PAGE
I've tried this on 9.1.6 and 9.1.5 on RHEL 6.3 with pg_bulkload build 3.1.1-1.pg91.rhel6 and it happens every time.
 
Does anyone have any experience in this area or advice they could give?  If you can point out something stupid I'm doing that would be very welcome :)
 
Thanks,
 
James

Re: Corrupt indexes on slave when using pg_bulkload on master

От
James Cowell
Дата:
I saw that 9.1.7 was out and it had another bugfix in for WAL playback.
 
I installed it and ran my reproduction case and it no longer corrupts the index.
 
I reindexed the database I load into and did a full data load and the indexes still corrupt on the slave.
 
It does not appear to be related to constraint violation as one table is new rows only.
 
I will try and put together a new reproduction case this week.
 
Cheers,
 
James
 
 
From: James Cowell <jcowell@btinternet.com>
To: Jeff Janes <jeff.janes@gmail.com>
Cc: "pgsql-general@postgresql.org" <pgsql-general@postgresql.org>
Sent: Thursday, 13 December 2012, 12:26
Subject: Re: [GENERAL] Corrupt indexes on slave when using pg_bulkload on master

Hi Jeff,
 
Thanks again for your reply.
 
>If there are no constraint violations, do you still see the problem?

DATA LISTING
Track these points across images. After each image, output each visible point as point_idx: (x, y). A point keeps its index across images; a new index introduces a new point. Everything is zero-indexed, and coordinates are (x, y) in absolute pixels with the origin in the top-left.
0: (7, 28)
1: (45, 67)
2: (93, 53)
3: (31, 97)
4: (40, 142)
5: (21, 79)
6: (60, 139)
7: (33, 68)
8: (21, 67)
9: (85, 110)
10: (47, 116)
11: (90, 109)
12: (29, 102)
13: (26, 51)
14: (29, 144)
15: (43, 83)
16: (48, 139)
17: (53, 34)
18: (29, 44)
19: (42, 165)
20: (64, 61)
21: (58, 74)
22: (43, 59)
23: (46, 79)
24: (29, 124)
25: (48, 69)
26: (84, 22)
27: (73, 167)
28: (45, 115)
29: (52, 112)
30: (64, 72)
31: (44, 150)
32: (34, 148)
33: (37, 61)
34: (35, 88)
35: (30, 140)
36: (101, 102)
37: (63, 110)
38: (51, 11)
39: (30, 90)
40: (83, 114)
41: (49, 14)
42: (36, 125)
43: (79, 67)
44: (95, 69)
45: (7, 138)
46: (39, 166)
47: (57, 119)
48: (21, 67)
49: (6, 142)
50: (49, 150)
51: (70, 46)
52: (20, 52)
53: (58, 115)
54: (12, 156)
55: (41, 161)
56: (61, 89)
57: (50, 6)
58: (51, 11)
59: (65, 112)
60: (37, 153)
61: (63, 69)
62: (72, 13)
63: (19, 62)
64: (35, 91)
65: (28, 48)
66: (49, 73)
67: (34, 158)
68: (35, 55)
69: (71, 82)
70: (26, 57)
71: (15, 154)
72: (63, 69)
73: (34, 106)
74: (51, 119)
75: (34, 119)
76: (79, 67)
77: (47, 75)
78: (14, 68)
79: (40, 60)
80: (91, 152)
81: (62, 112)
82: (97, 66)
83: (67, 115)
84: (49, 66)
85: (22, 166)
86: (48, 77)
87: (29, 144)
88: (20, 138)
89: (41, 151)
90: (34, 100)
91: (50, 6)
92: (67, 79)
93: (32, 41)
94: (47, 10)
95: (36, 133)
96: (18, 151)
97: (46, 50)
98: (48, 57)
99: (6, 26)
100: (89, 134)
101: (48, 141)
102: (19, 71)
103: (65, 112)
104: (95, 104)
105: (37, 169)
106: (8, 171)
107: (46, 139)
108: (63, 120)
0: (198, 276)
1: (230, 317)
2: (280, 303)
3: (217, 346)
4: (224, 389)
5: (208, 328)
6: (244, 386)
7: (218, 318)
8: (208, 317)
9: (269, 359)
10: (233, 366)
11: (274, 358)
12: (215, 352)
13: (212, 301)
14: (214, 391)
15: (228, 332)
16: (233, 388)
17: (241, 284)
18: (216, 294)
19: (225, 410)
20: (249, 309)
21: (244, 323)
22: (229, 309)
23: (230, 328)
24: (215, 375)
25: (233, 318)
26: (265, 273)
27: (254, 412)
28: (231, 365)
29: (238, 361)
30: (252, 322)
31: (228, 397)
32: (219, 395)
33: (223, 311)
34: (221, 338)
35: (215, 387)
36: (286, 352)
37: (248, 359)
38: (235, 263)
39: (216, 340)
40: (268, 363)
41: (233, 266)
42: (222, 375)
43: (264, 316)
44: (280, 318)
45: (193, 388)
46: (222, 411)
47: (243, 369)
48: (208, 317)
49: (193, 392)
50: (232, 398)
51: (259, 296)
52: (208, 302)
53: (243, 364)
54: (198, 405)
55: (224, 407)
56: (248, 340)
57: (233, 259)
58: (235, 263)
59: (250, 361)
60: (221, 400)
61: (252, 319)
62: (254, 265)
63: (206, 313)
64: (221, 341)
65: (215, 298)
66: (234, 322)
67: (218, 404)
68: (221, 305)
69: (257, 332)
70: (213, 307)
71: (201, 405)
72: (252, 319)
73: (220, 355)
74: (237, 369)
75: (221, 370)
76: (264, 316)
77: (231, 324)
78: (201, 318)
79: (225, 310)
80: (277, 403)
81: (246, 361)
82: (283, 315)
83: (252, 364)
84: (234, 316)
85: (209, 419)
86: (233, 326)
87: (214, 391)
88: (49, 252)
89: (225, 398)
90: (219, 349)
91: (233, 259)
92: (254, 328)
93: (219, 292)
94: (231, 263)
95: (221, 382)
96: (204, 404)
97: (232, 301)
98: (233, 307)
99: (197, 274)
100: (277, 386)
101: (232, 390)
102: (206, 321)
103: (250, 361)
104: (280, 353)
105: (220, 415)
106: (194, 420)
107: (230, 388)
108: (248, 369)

JOB A
Answer each question from the pg_bulkload thread:
(i) Which RHEL release was used for the tests?
(ii) Which PostgreSQL release did James install after seeing that it contained another WAL playback bugfix?
(iii) What date and time appear in the "Sent" line?
JOB B
Rewrite the passage of the pg_bulkload thread from "I installed it" to "on the slave.", switching "reproduction case" to "test case".
JOB C
Continue the pg_bulkload thread from the point at which it stops.
The data has no connection to the mailing-list thread on pg_bulkload.

EXERCISE RESPONSE A
(i) RHEL 6.3
(ii) 9.1.7
(iii) Thursday, 13 December 2012, 12:26

EXERCISE RESPONSE B
I installed it and ran my test case and it no longer corrupts the index.
 
I reindexed the database I load into and did a full data load and the indexes still corrupt on the slave.

EXERCISE RESPONSE C
Yes, I've stripped it down to an empty table with a 10 row load and the pk index on the secondary node still corrupts.
 
> Were there any older version on which it worked?
 
I'm afraid I started on 9.1.5, I upgraded to 9.1.6 when I had the initial problem due to the bugfix in the changelog to do with corrupt indexes on the secondary node but it hasn't resolved the issue.
 
> Can you post a minimal schema and control file to reproduce the problem?
 
I've attached a text file with details for table, load config file etc, is that everything you would need?
 
Cheers,
 
James

From: Jeff Janes <jeff.janes@gmail.com>
To: James Cowell <jcowell@btinternet.com>
Cc: "pgsql-general@postgresql.org" <pgsql-general@postgresql.org>
Sent: Monday, 10 December 2012, 16:53
Subject: Re: [GENERAL] Corrupt indexes on slave when using pg_bulkload on master

On Wed, Dec 5, 2012 at 5:17 AM, James Cowell <jcowell@btinternet.com> wrote:
> I'm using pg_bulkload to load large amounts of CSV data into a postgres
> database hourly.
>
> This database is replicated to a second node.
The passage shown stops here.